Former Egyptian President Hosni Mubarak
Former Egyptian President Hosni MubarakIsrael news photo: Flash 90

Ousted Egyptian President Hosni Mubarak may be executed if the provisional government carries out its vow to prosecute him for corruption and murder.

The new Justice Minister, Abdel al-Guindi, told the Al-Ahram Egyptian newspaper Saturday that Mubarak, his wife and two sons will be charged for the deaths of more than 800 protesters during the uprising earlier this year that led to his ouster. The elderly former leader was placed under house arrest and last month was hospitalized for a heart attack while being questioned.

"Certainly, if convicted for the crime of killing protesters, it could result in the death sentence," said el-Guindi. "The only one capable of pardoning Mubarak ... would be the new president.

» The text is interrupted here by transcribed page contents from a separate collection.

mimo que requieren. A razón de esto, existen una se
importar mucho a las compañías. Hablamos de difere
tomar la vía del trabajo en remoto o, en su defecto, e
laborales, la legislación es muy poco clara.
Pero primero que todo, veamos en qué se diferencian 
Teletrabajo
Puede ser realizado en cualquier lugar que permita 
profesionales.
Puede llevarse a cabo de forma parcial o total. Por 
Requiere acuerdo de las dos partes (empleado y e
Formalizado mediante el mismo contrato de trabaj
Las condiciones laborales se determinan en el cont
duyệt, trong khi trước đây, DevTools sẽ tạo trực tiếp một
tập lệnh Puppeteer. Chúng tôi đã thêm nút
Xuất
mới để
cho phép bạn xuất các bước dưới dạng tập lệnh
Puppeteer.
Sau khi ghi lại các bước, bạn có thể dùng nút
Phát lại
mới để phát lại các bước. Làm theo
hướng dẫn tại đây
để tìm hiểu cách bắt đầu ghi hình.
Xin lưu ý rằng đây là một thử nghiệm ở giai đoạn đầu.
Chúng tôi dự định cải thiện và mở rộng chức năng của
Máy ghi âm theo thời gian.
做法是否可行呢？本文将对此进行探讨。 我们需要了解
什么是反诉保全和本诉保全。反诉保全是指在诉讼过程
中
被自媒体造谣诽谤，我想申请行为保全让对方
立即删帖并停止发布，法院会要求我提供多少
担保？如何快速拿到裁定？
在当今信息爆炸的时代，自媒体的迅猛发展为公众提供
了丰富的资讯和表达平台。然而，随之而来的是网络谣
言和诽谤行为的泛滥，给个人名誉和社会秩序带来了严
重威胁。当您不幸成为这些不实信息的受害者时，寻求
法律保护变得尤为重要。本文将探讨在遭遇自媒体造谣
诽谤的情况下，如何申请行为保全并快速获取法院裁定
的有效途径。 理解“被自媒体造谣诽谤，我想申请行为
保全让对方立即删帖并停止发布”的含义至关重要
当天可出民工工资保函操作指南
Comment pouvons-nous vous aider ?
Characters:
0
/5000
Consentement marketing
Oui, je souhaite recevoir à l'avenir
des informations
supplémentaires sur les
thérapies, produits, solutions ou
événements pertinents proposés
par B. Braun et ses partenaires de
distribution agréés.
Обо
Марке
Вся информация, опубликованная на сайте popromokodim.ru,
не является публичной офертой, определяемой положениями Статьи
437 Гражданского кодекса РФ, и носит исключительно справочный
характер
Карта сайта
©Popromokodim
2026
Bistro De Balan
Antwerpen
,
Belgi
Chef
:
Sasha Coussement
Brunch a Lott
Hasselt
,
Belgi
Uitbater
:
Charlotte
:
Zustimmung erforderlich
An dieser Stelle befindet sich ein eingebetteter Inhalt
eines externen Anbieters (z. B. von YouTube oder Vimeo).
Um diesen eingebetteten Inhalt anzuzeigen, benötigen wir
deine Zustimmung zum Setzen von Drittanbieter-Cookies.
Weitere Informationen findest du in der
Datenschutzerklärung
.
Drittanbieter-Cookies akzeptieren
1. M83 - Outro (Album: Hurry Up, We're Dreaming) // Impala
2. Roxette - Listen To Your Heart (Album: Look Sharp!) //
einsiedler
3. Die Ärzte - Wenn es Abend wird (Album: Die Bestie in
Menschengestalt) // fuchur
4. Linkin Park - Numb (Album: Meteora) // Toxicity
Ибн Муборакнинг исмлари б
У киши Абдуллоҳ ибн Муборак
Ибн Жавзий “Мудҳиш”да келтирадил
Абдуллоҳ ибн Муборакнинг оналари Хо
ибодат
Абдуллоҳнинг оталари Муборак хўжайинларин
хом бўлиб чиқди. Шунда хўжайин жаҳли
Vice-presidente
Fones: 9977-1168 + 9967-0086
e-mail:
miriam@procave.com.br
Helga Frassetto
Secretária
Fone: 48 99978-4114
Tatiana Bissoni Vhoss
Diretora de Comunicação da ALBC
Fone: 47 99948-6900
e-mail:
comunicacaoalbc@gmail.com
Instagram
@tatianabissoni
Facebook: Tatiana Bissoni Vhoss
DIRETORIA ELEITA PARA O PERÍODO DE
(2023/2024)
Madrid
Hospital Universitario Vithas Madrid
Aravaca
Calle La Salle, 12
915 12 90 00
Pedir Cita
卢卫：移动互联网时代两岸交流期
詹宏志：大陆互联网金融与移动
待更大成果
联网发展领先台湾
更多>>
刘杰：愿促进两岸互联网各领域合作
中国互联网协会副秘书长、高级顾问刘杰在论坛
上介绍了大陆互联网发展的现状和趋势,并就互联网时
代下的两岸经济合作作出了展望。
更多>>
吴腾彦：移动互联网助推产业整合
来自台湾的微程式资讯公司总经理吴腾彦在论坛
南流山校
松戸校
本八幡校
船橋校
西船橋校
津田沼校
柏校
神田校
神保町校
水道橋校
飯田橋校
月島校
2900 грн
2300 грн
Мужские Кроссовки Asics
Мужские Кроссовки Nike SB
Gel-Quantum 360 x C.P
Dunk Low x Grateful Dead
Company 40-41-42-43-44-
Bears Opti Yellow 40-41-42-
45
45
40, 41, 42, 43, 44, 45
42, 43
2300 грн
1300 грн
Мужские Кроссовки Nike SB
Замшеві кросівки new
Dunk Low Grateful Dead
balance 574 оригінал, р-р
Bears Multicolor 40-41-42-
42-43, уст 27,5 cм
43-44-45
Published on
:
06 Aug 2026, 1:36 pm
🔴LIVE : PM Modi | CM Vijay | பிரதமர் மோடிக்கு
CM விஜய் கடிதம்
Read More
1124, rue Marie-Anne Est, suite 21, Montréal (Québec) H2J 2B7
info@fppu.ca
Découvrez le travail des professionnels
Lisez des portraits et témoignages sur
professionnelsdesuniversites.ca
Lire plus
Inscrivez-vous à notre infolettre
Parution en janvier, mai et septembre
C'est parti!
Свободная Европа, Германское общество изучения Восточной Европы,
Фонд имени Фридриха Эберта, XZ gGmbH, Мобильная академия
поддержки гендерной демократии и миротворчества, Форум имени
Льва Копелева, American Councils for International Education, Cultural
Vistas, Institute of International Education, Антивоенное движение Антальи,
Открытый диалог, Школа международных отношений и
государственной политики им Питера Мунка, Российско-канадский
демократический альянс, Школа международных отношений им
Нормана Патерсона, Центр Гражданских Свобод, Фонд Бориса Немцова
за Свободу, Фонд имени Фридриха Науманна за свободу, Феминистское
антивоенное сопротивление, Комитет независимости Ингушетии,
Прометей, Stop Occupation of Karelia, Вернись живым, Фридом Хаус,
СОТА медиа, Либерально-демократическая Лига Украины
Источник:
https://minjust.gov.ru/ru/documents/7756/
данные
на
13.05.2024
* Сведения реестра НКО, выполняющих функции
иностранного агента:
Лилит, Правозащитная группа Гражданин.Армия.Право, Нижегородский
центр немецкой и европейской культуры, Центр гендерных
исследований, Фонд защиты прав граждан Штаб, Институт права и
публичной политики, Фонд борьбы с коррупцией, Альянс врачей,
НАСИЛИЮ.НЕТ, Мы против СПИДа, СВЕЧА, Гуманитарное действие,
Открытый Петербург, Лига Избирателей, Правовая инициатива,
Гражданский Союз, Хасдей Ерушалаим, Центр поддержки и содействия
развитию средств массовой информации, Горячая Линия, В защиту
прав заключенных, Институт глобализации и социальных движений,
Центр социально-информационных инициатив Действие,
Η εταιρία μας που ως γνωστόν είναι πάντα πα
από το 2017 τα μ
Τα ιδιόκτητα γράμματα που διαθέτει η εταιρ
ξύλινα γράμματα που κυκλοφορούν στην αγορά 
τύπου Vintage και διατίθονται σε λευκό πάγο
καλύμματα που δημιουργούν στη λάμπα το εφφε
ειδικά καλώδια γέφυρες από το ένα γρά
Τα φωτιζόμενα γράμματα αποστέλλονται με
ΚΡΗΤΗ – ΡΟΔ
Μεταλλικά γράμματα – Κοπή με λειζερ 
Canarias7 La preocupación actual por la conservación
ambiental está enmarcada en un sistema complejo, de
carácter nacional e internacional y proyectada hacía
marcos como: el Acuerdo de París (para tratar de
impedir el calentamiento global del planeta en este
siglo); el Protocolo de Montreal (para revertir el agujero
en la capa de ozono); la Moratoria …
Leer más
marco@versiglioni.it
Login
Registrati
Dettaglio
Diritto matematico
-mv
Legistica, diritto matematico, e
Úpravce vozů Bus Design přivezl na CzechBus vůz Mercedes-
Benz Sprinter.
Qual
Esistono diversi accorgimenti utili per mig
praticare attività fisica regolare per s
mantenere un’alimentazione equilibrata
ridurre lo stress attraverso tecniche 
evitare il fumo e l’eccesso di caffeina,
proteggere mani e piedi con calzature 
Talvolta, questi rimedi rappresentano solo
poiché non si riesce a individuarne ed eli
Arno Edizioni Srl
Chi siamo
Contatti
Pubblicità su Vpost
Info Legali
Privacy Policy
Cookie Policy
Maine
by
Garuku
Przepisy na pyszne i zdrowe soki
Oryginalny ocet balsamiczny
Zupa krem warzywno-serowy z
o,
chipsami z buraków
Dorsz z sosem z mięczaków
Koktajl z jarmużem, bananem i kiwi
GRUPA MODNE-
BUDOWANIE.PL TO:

If I were the president, I will not pardon him for killing 800 martyrs."

Mubarak and his family allegedly have amassed a fortune of tens of billions of dollars that would rank him as the world’s wealthiest man.

Some of the money reportedly was pocketed through a deal to export Egyptian natural gas to Israel, an agreement that most Egyptians say they want cancelled along with the 1979 Egyptian-Israeli peace treaty.

Israel is highly concerned over the new government, which facilitated last week’s Hamas-Fatah agreement and has decided to open up the Rafiah crossing at Gaza.

"These developments can affect Israel's national security at a strategic level,” a senior Israeli official told The Wall Street Journal last week.

Opening the Rafiah border would allow a free flow of weapons into Gaza and an outflow of terrorists into the Sinai, from where they often stage attacks on tourists and try to infiltrate into Israel to kill Israelis.

Egypt also has made diplomatic overtures to Iran, raising the possibility of Israel facing a widening Iranian axis with Hizbullah, the Muslim Brotherhood and Hamas that already threatens Israel from Gaza, Lebanon and Syria.